The leader node compiles code for individual elements of the execution plan and assigns the code to individual compute nodes. The compute nodes execute the compiled code and send intermediate results back to the leader node for final aggregation.
Each compute node has its own dedicated CPU, memory, and attached disk storage, which are determined by the node type. As your workload grows, you can increase the compute capacity and storage capacity of a cluster by increasing the number of nodes, upgrading the node type, or both.
Amazon Redshift provides two node types; dense storage nodes and dense compute nodes. Each node provides two storage choices. You can start with a single 160 GB node and scale up to multiple 16 TB nodes to support a petabyte of data or more.

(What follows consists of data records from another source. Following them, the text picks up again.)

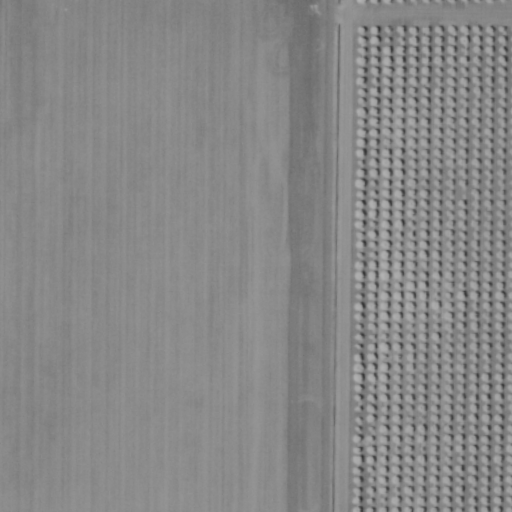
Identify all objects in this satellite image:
crop: (182, 255)
road: (365, 256)
crop: (438, 257)
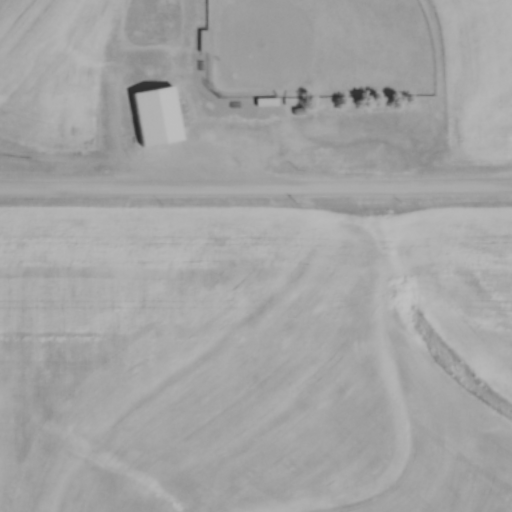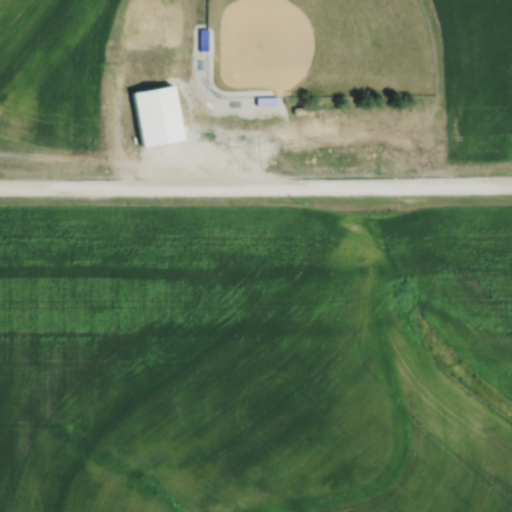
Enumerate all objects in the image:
building: (202, 38)
building: (202, 40)
park: (318, 47)
building: (200, 62)
crop: (227, 74)
building: (265, 99)
building: (266, 101)
building: (232, 102)
building: (298, 108)
building: (154, 112)
building: (157, 116)
road: (256, 180)
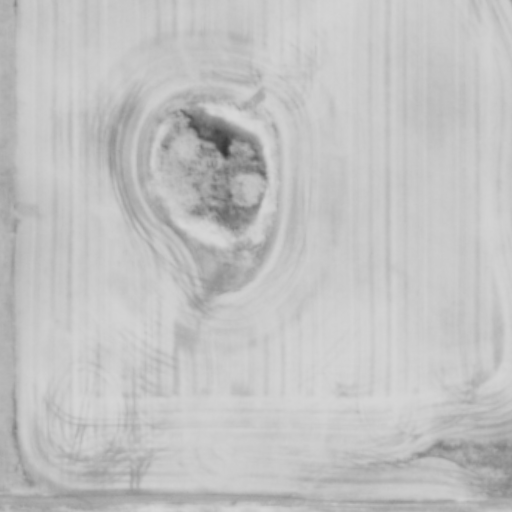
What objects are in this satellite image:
road: (255, 495)
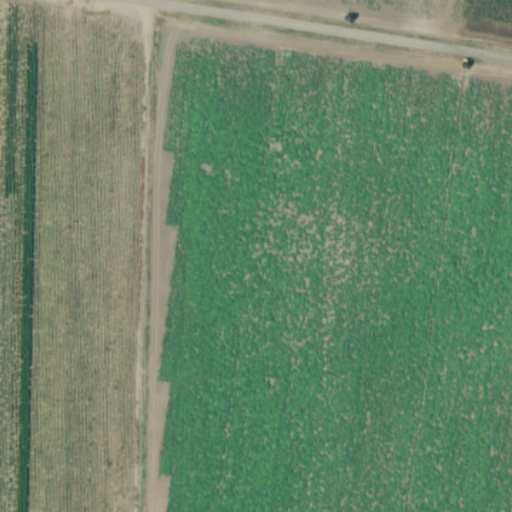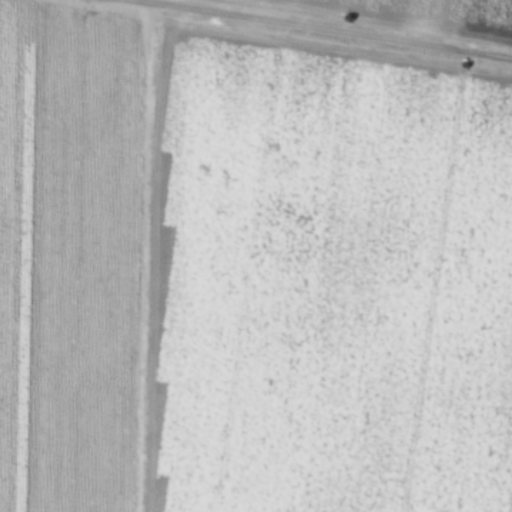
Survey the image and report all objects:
road: (333, 27)
crop: (256, 256)
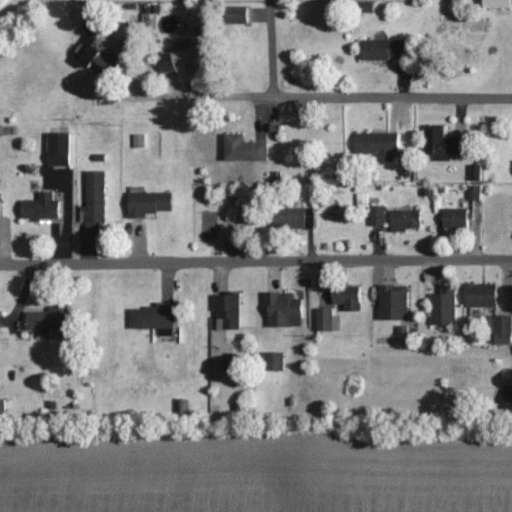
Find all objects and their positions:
building: (498, 4)
building: (239, 16)
building: (95, 29)
road: (270, 48)
building: (385, 50)
building: (185, 61)
road: (314, 98)
building: (139, 141)
building: (443, 144)
building: (379, 146)
building: (60, 150)
building: (246, 150)
building: (474, 193)
building: (95, 199)
building: (150, 203)
building: (42, 207)
building: (378, 215)
building: (295, 217)
building: (407, 219)
building: (457, 219)
building: (231, 232)
road: (256, 264)
building: (482, 295)
building: (349, 297)
building: (395, 302)
building: (444, 306)
building: (284, 309)
building: (229, 311)
building: (154, 316)
building: (50, 320)
building: (327, 320)
building: (274, 361)
building: (503, 396)
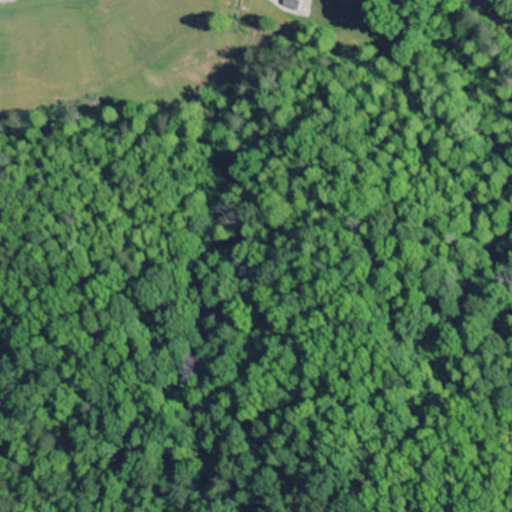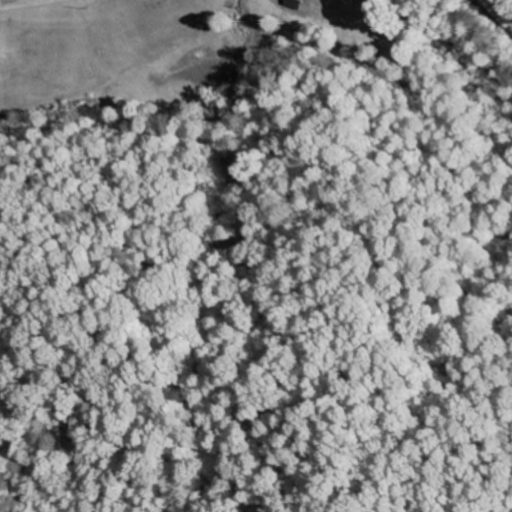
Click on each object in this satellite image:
building: (292, 3)
road: (446, 57)
road: (138, 75)
park: (64, 426)
road: (15, 432)
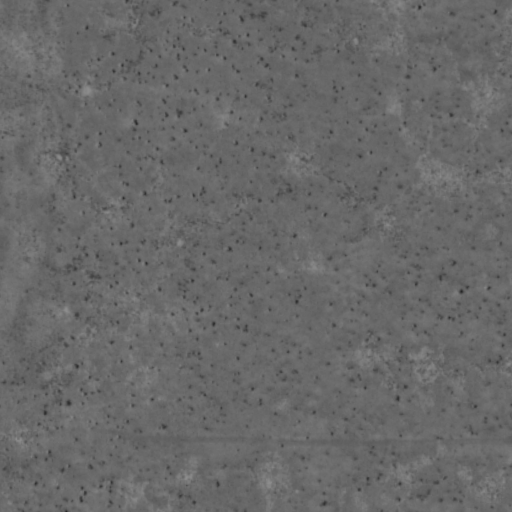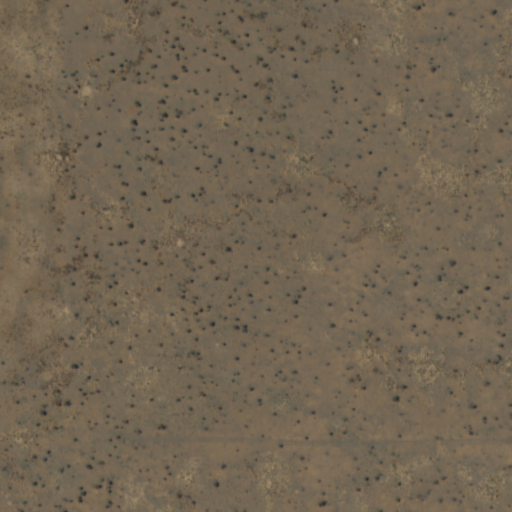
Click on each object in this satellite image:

For a more detailed explanation of data warehouse clusters and nodes, see Internal Architecture and System Operation.
A compute node is partitioned into slices. Each slice is allocated a portion of the node's memory and disk space, where it processes a portion of the workload assigned to the node. The leader node manages distributing data to the slices and apportions the workload for any queries or other database operations to the slices. The slices then work in parallel to complete the operation.
The number of slices per node is determined by the node size of the cluster. For more information about the number of slices for each node size, go to About Clusters and Nodes in the Amazon Redshift Cluster Management Guide.
When you create a table, you can optionally specify one column as the distribution key. When the table is loaded with data, the rows are distributed to the node slices according to the distribution key that is defined for a table. Choosing a good distribution key enables Amazon Redshift to use parallel processing to load data and execute queries efficiently. For information about choosing a distribution key, see Choose the Best Distribution Style.
Amazon Redshift takes advantage of high-bandwidth connections, close proximity, and custom communication protocols to provide private, very high-speed network communication between the leader node and compute nodes. The compute nodes run on a separate, isolated network that client applications never access directly.
A cluster contains one or more databases. User data is stored on the compute nodes. Your SQL client communicates with the leader node, which in turn coordinates query execution with the compute nodes.
Amazon Redshift is a relational database management system (RDBMS), so it is compatible with other RDBMS applications. Although it provides the same functionality as a typical RDBMS, including online transaction processing (OLTP) functions such as inserting and deleting data, Amazon Redshift is optimized for high-performance analysis and reporting of very large datasets.
Amazon Redshift is based on PostgreSQL 8.0.2. Amazon Redshift and PostgreSQL have a number of very important differences that you need to take into account as you design and develop your data warehouse applications. For information about how Amazon Redshift SQL differs from PostgreSQL, see Amazon Redshift and PostgreSQL.